I thought I'd go through how I got to this point - about to head to the UK for a year to do my MBA at Cranfield. It's been an interesting year.
I've been thinking about studying an MBA for a few years but was always put off by comments from supervisors and mentors that "they're not seen as anything special these days" as well as the idea of trying to work and study at the same time. Ideally I wanted to do a full time MBA at an internationally recognised business school but how could I just drop everything to go back to uni and how on earth would I pay for it?
I think a lot of life's opportunities come down to good luck combined with the right timing. In January this year I had just come back to work after a fantastic holiday in Thailand and work suddenly seemed like the absolute last place I wanted to be. I was straight back into the same project I had been working on for over three years and I realised that if I wanted things to change, I had to make them change.
That day an email was circulated around the site from our HR team explaining about the Australian Alumni Cranfield Scholarship. It looked like a great opportunity but there wasn't a hope in hell I'd get the scholarship. It got me thinking though. Why couldn't I take time out to go do my MBA? I think I spent every night that week on the Internet looking at business schools. I started searching the top 100 lists, looking mostly at Europe and focusing on schools that had project and operations management as core courses. I got it down to a top three but with a clear front runner.
I'd almost forgotten about the original email but going through what I wanted in an MBA, Cranfield came out far ahead of the rest of the pack for where I wanted to go. Some of the major attractions for me where the personal development theme running through the course, the active alumni association and the student make up which is a little older than other schools and is largely international.
I still wasn't convinced that I was actually going to do this for real but decided that I should at least apply to my top three and see where to go from there so I started to do my research on the GMAT. The Graduate Management Admission Test is made up of two 30 minute essays, 75 minutes of verbal multiple choice questions (sentence correction, critical reasoning, reading comprehension) and 75 minutes of quantitative multiple choice questions (maths, problem solving, data sufficiency). I had a look at some typical GMAT questions then found a testing centre and booked my test. The earliest I could get was about 4 weeks away and I had to go to Sydney to do it (from Newcastle).

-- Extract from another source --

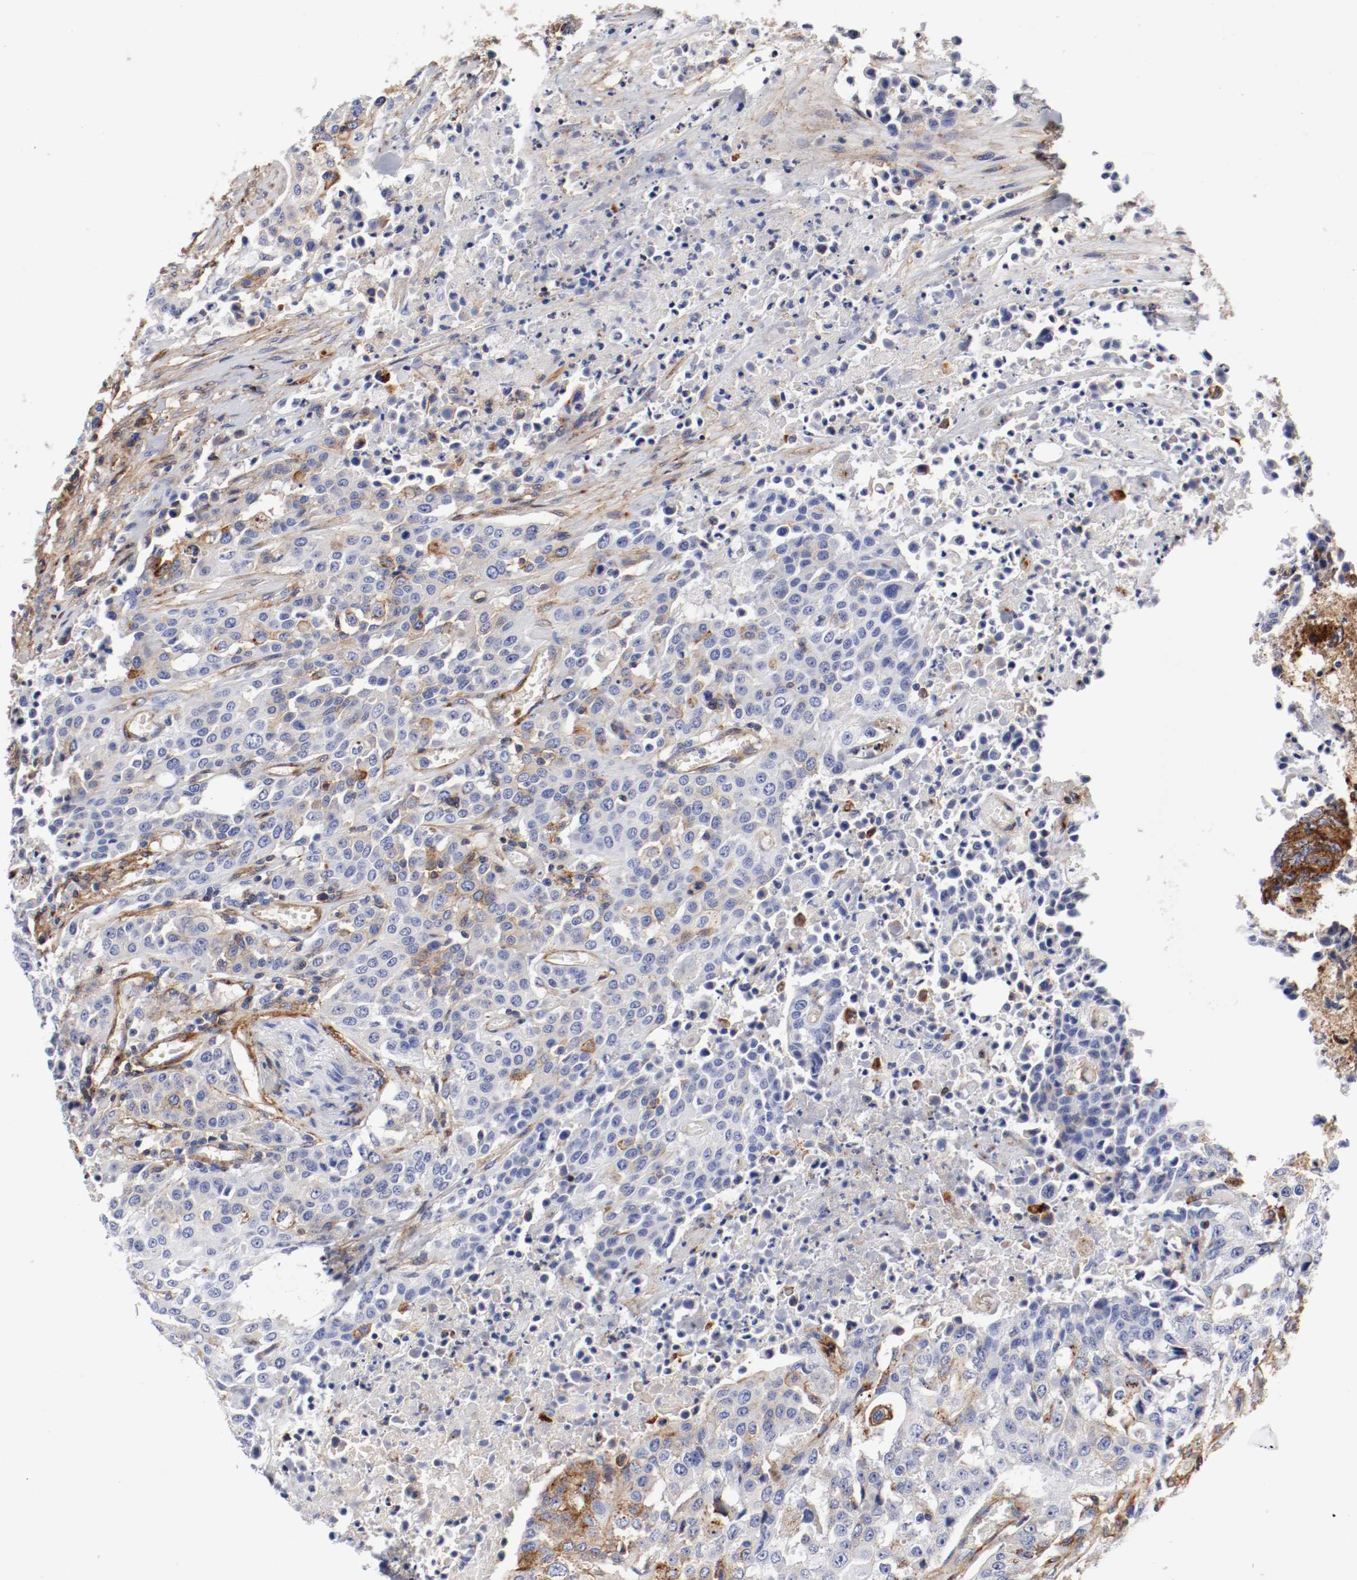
{"staining": {"intensity": "moderate", "quantity": "<25%", "location": "cytoplasmic/membranous"}, "tissue": "urothelial cancer", "cell_type": "Tumor cells", "image_type": "cancer", "snomed": [{"axis": "morphology", "description": "Urothelial carcinoma, High grade"}, {"axis": "topography", "description": "Urinary bladder"}], "caption": "The immunohistochemical stain highlights moderate cytoplasmic/membranous staining in tumor cells of high-grade urothelial carcinoma tissue.", "gene": "IFITM1", "patient": {"sex": "male", "age": 74}}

A few days before my test I tracked down some practice ones on line and thought I'd go through a couple of them. I've got an engineering degree so I wasn't worried about the maths and my arts degree taught me to write essays but my grammar's never been great so I was mostly concerned about the sentence correction questions. DO NOT UNDERESTIMATE THE GMAT! Turns out my grammar was in the top 10% but my maths marks were horrible. They were asking about stuff I hadn't touched since high school (and hated then) - probability, permutations, geometry, surds - and you had about 2 minutes per question with no calculator.
GMAT took over my life for the next three days. Once I had revised all my senior maths and worked out the strategy involved in the test I had time for about 5 hours sleep before driving to Sydney. The cram sessions paid off and I came out with a score of 660, the average for Cranfield students. I think that week is when I decided I was doing this MBA thing for real - I hadn't gone through all that for nothing. Next step was asking my boss and another colleague for references, then filling in all the applications.
By the time I had finished writing up my Cranfield application I pretty much had my heart set on going and in the end it was the only school I applied to. I sent off my application and received an email inviting me to a phone interview with the Director of Recruitment (there was another essay to write and send in for the interview). A few days later I was accepted to Cranfield.
So now (early March) it was time to make a decision. My whole family was telling me I'd kick myself if I didn't go but I still had to work out how I was going to pay for it - $100k is a hell of a lot of money. I had applied for the Australian Alumni scholarship but knew that my chances of winning it were pretty slim so I went in search of other options. I had a fair amount saved (house deposit was the original idea) and my parents offered to help and I could always take out a loan. I had to do it so I sent off my acceptance. I was going.